(Collection entries)
* * * * * * * * *

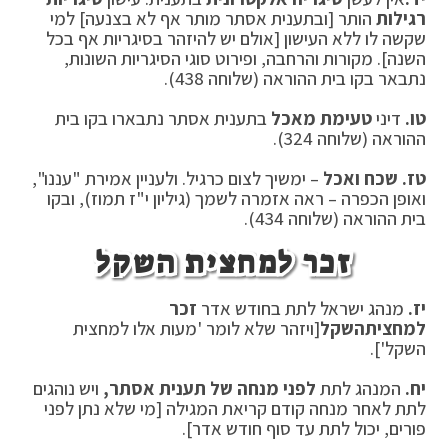
רגילות
הותר [ובתענית אסתר מותר אף לא בצנעה] למי
שקשה לו ללא העישון [אולם יש להיזהר בסיגריות אף בכל
השנה]. מקורות והרחבה, ופירוט סוגי הסיגריות השונות,
נתבאר בקו בית ההוראה (שלוחה 438).
טו.
דיני
טעימת מאכל
בתענית אסתר נתבארו בקו בית
ההוראה (שלוחה 324).
טז.
שכח ואכל
– ימשיך לצום כרגיל. ולעניין אמירת "עננו",
ואופן הכפרה – ראה אזמרה לשמך (גיליון י"ז תמוז), ובקו
בית ההוראה (שלוחה 434).
זכר למחצית השקל
יז.
מנהג ישראל לתת בחודש אדר
זכר
למחצית
השקל
[ויזהר שלא לומר 'מעות אלו למחצית
השקל'].
יח.
המנהג לתת
לפני מנחה של תענית אסתר,
ויש נוהגים
לתת לאחר מנחה קודם קריאת המגילה [מי שלא נתן לפני
פורים, יכול לתת עד סוף חודש אדר].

* * * * * * * * *

**REQUIRED ACTION:** Some lines of the data may hold the word "לפני". Say how many do, with nothing else.

**FINISHED TASK:** 2